La zone euro vivra dans les prochaines semaines les moments les plus décisifs de son existence. À commencer par les 28 et 29 juin prochains, quand s’ouvrira le sommet européen. Il sera marqué, une fois de plus, par l’ambition de trouver des solutions à la crise qui assaille la zone euro, plus précisément la Grèce et surtout, depuis quelques semaines, l’Espagne.
En effet, en attendant les résultats des prochaines élections en Grèce prévues le 17 juin prochain, les projecteurs sont braqués sur l’Espagne, qui vit une période très critique sur le plan économique. Le pays est en récession et le PIB devrait se contracter encore cette année de 2 %. Le chômage demeure à un niveau record de 25 % de la population active, de 50 % chez les 18-24 ans. Quant à la dette du pays, elle dépasse maintenant les 80 % du PIB et les taux sur les obligations espagnoles (pour la financer) s’envolent à plus de 6 % (de plus, sa cote de crédit a été abaissée de nouveau cette semaine par l’agence de notation Fitch).
Et pour ajouter à ce climat de morosité économique, les grandes banques espagnoles sont au bord de la faillite (principalement à cause des créances douteuses dans le secteur de l’immobilier) et ont besoin de recapitalisation rapide pour éviter le pire (environ 80 milliards d’euros). Le premier ministre espagnol, Mariano Rajoy, a même évoqué la possibilité que son pays ait recours à l’aide des institutions financières internationales, comme le FMI (Fonds monétaire international). Un exercice qui ne sera pas facile puisque l’Espagne est un joueur beaucoup plus imposant que la Grèce, l’Irlande ou le Portugal.

Liste des tâches:
1. D'après le texte sur la crise de la zone euro, quel est le taux de chômage des 18-24 ans en Espagne ?
2. Mettez à jour le texte sur la crise de la zone euro, de « Et pour ajouter » jusqu'à « ou le Portugal. » inclus, en remplaçant « rapide » par « urgente ».

Données:
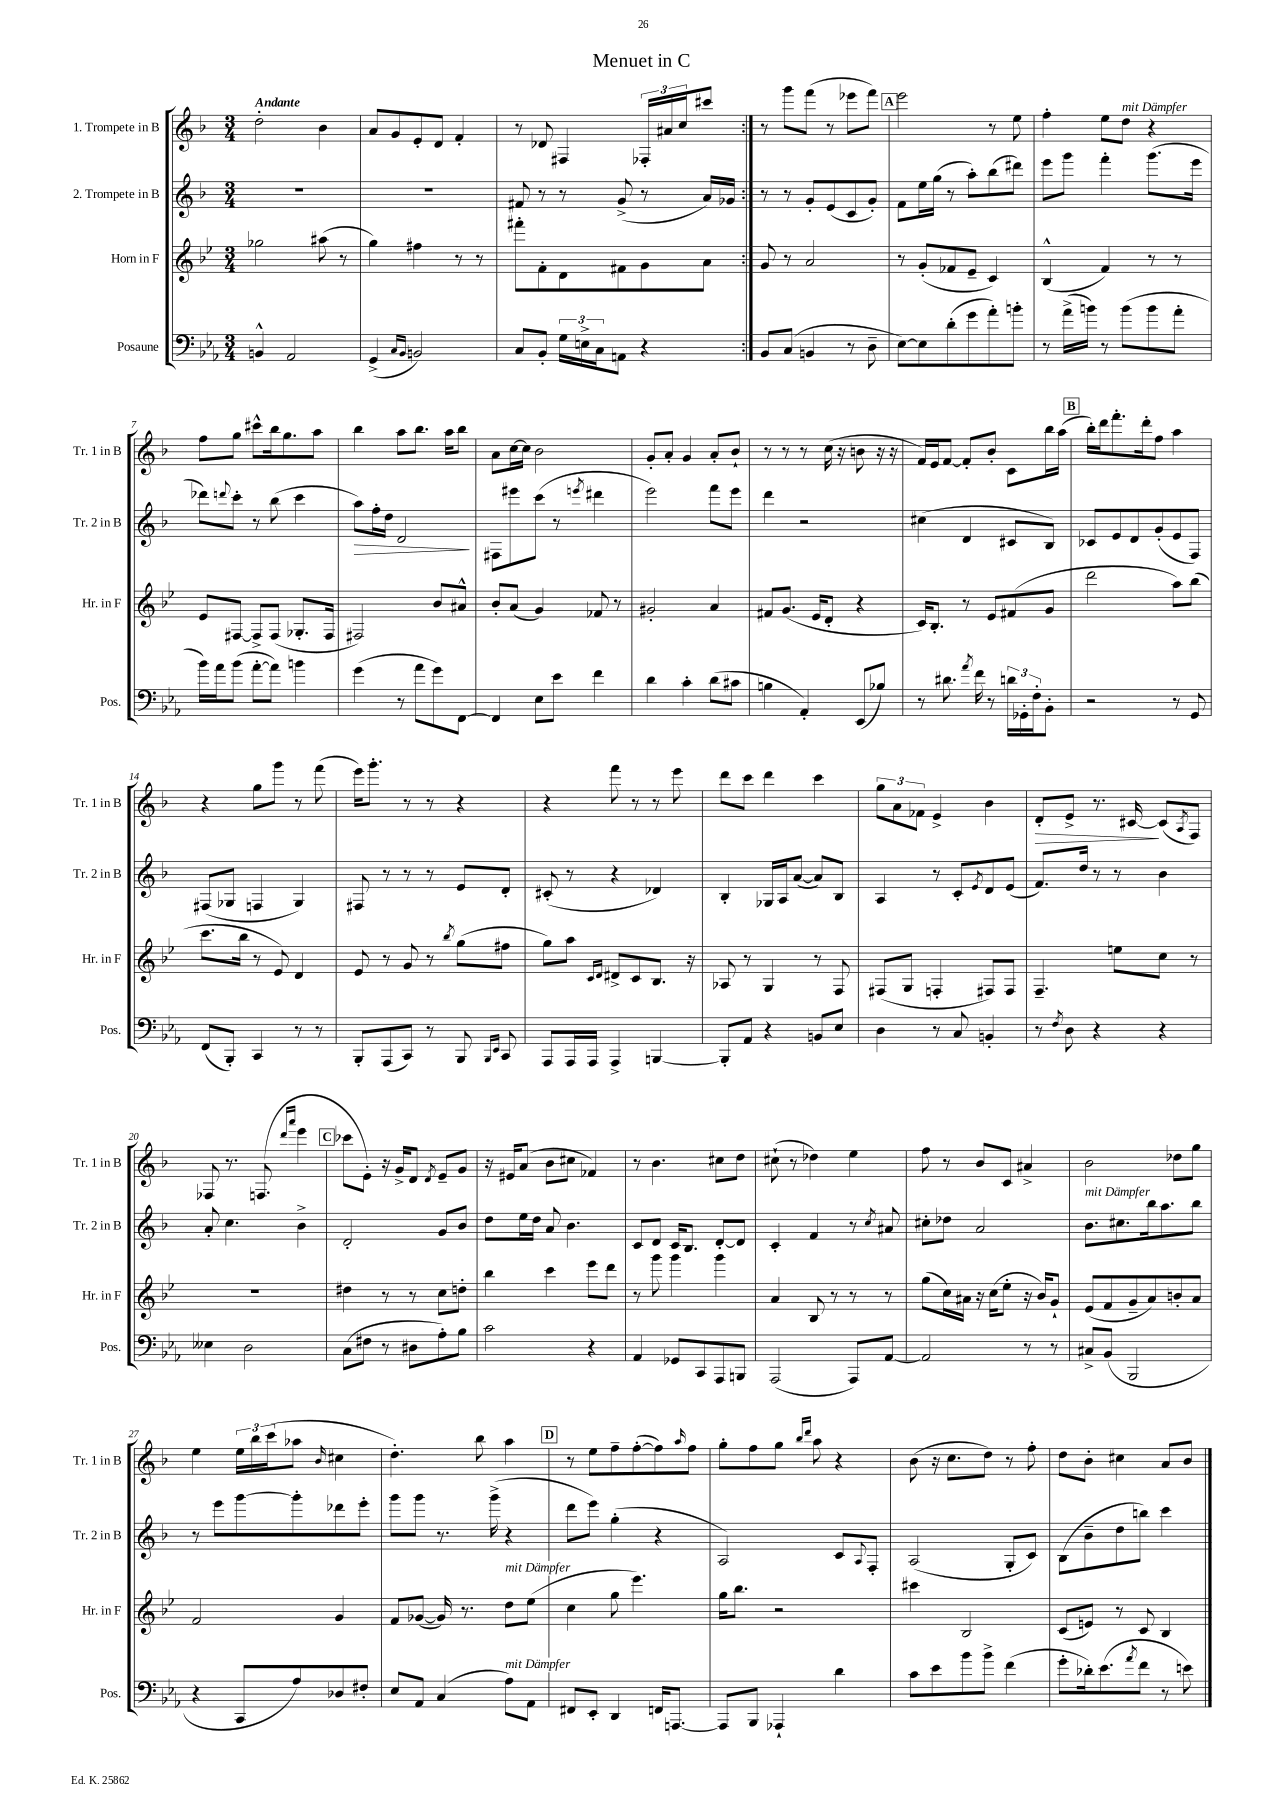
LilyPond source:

Réponses par tâche:
1. 50 %

2.
Et pour ajouter à ce climat de morosité économique, les grandes banques espagnoles sont au bord de la faillite (principalement à cause des créances douteuses dans le secteur de l’immobilier) et ont besoin de recapitalisation urgente pour éviter le pire (environ 80 milliards d’euros). Le premier ministre espagnol, Mariano Rajoy, a même évoqué la possibilité que son pays ait recours à l’aide des institutions financières internationales, comme le FMI (Fonds monétaire international). Un exercice qui ne sera pas facile puisque l’Espagne est un joueur beaucoup plus imposant que la Grèce, l’Irlande ou le Portugal.